*** Begin section ***
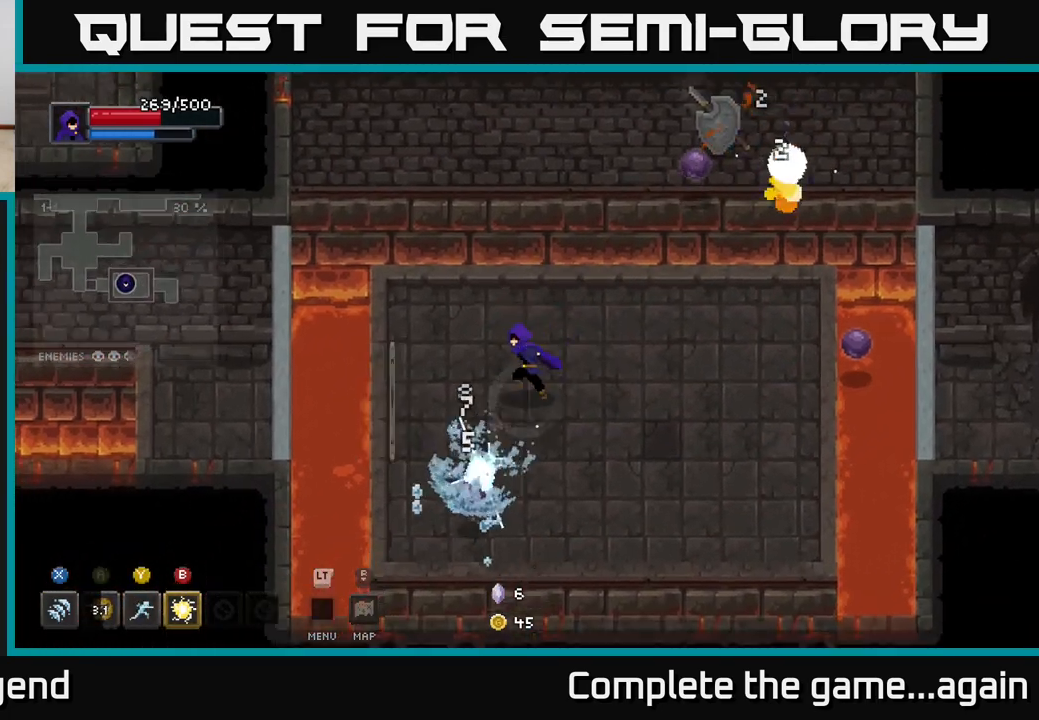
{"buttons": ["X"], "left_stick": "left", "right_stick": "center", "events": [[50, "left_stick", "left"], [117, "X", "down"]]}
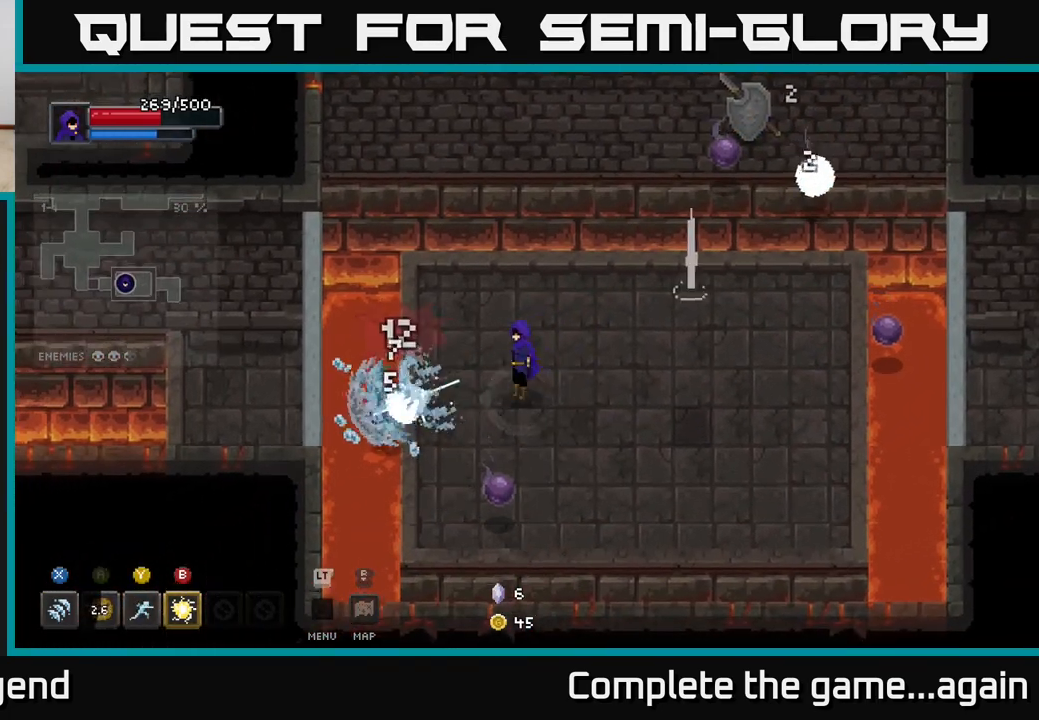
{"buttons": [], "left_stick": "down", "right_stick": "center", "events": [[17, "X", "up"], [17, "left_stick", "down"], [150, "X", "down"], [483, "X", "up"]]}
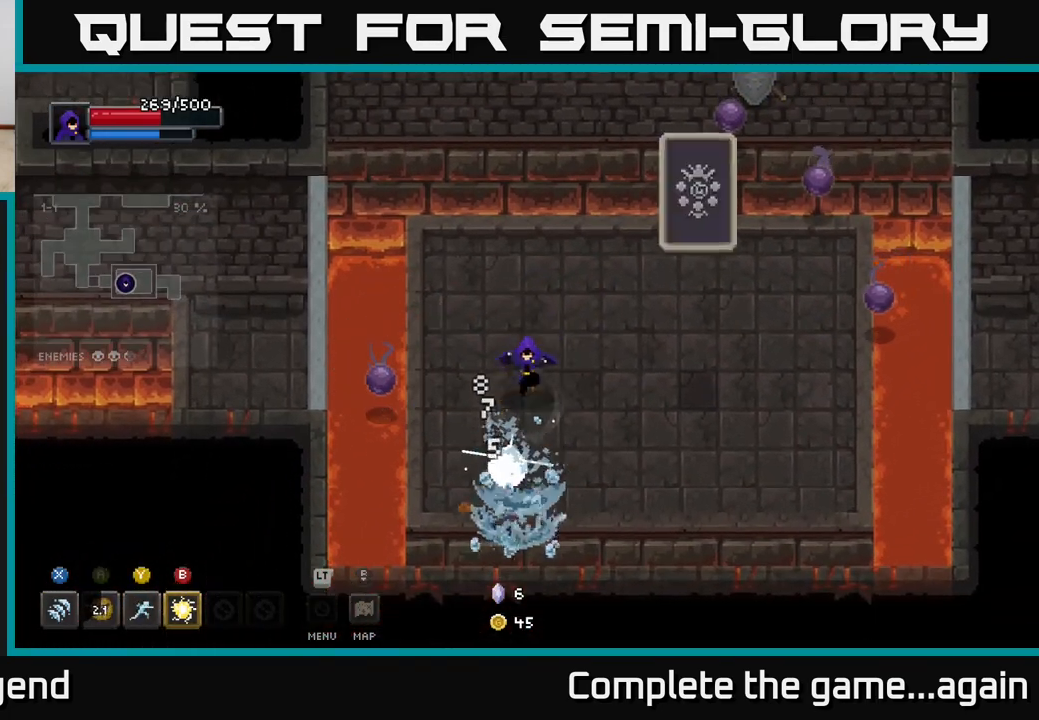
{"buttons": ["X"], "left_stick": "up-right", "right_stick": "center", "events": [[67, "left_stick", "right"], [133, "left_stick", "up-right"], [450, "X", "down"]]}
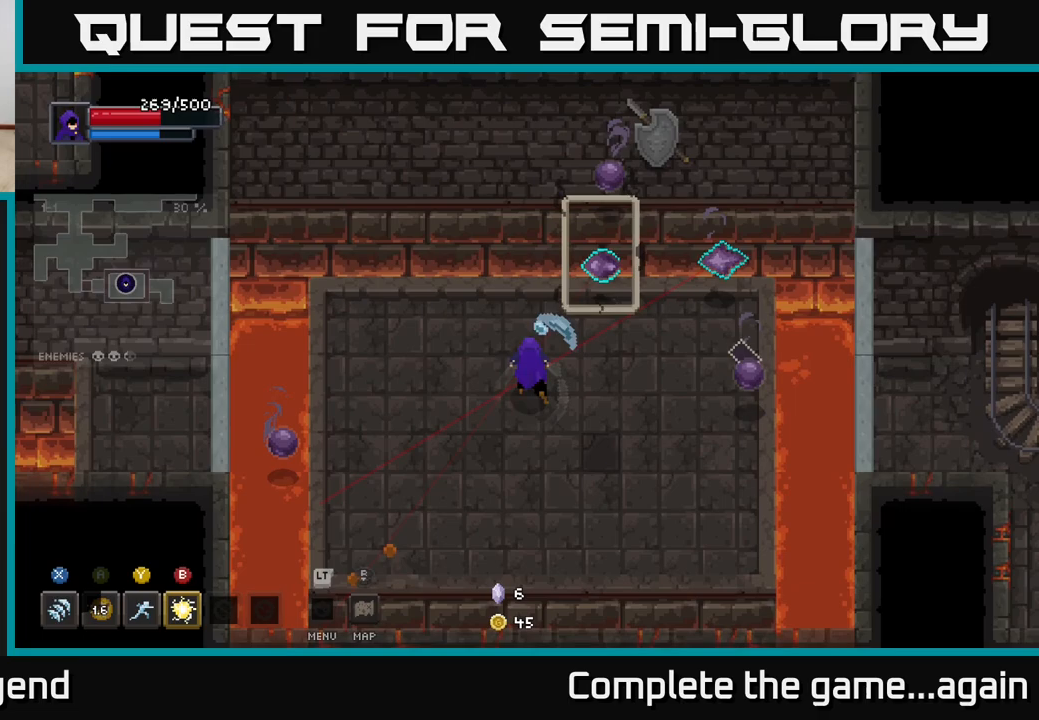
{"buttons": ["A"], "left_stick": "down-right", "right_stick": "center", "events": [[217, "X", "up"], [417, "left_stick", "down-right"], [450, "A", "down"]]}
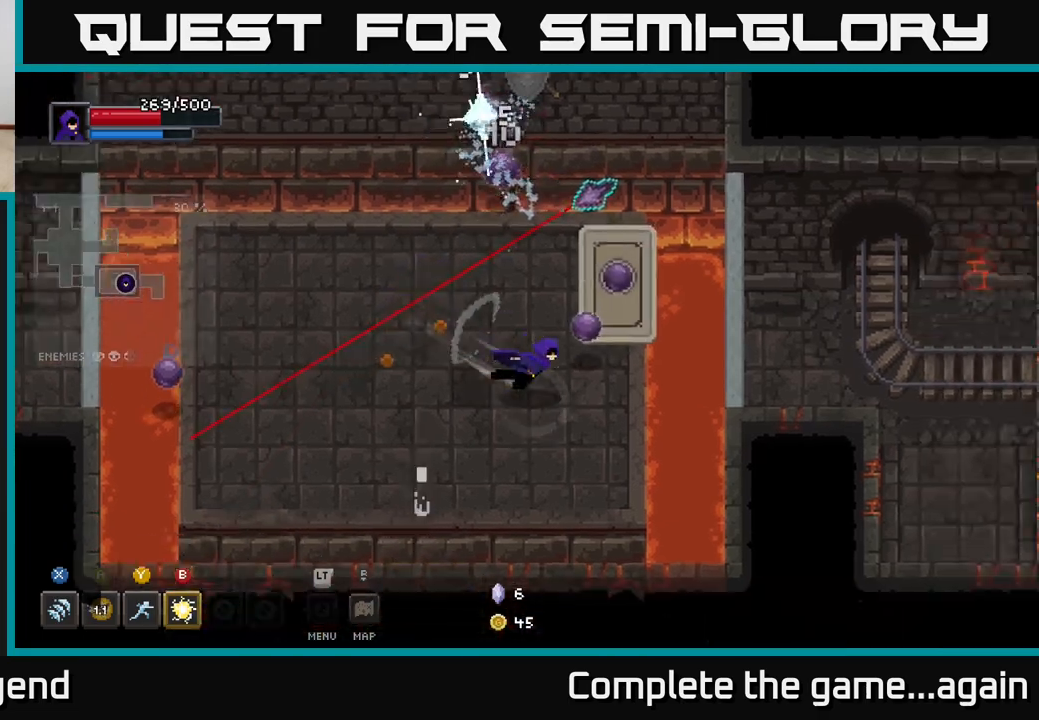
{"buttons": ["B"], "left_stick": "up", "right_stick": "center", "events": [[33, "left_stick", "right"], [83, "A", "up"], [267, "left_stick", "up-left"], [367, "left_stick", "up"], [467, "B", "down"]]}
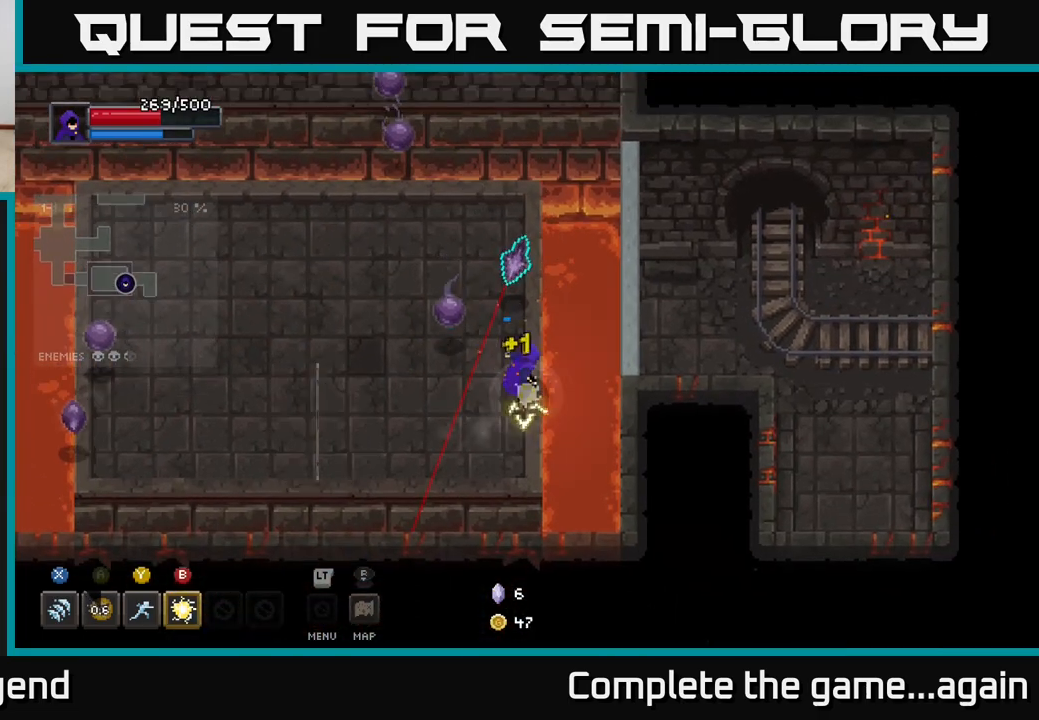
{"buttons": [], "left_stick": "up-left", "right_stick": "center", "events": [[50, "B", "up"], [200, "left_stick", "up-left"], [333, "Y", "down"], [433, "Y", "up"]]}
*** End section ***
> _Instructions to follow_: Print out all the material word for word but exclude any images.

> _Result below_:
{"buttons": ["X"], "left_stick": "left", "right_stick": "center", "events": [[50, "left_stick", "left"], [117, "X", "down"]]}
{"buttons": [], "left_stick": "down", "right_stick": "center", "events": [[17, "X", "up"], [17, "left_stick", "down"], [150, "X", "down"], [483, "X", "up"]]}
{"buttons": ["X"], "left_stick": "up-right", "right_stick": "center", "events": [[67, "left_stick", "right"], [133, "left_stick", "up-right"], [450, "X", "down"]]}
{"buttons": ["A"], "left_stick": "down-right", "right_stick": "center", "events": [[217, "X", "up"], [417, "left_stick", "down-right"], [450, "A", "down"]]}
{"buttons": ["B"], "left_stick": "up", "right_stick": "center", "events": [[33, "left_stick", "right"], [83, "A", "up"], [267, "left_stick", "up-left"], [367, "left_stick", "up"], [467, "B", "down"]]}
{"buttons": [], "left_stick": "up-left", "right_stick": "center", "events": [[50, "B", "up"], [200, "left_stick", "up-left"], [333, "Y", "down"], [433, "Y", "up"]]}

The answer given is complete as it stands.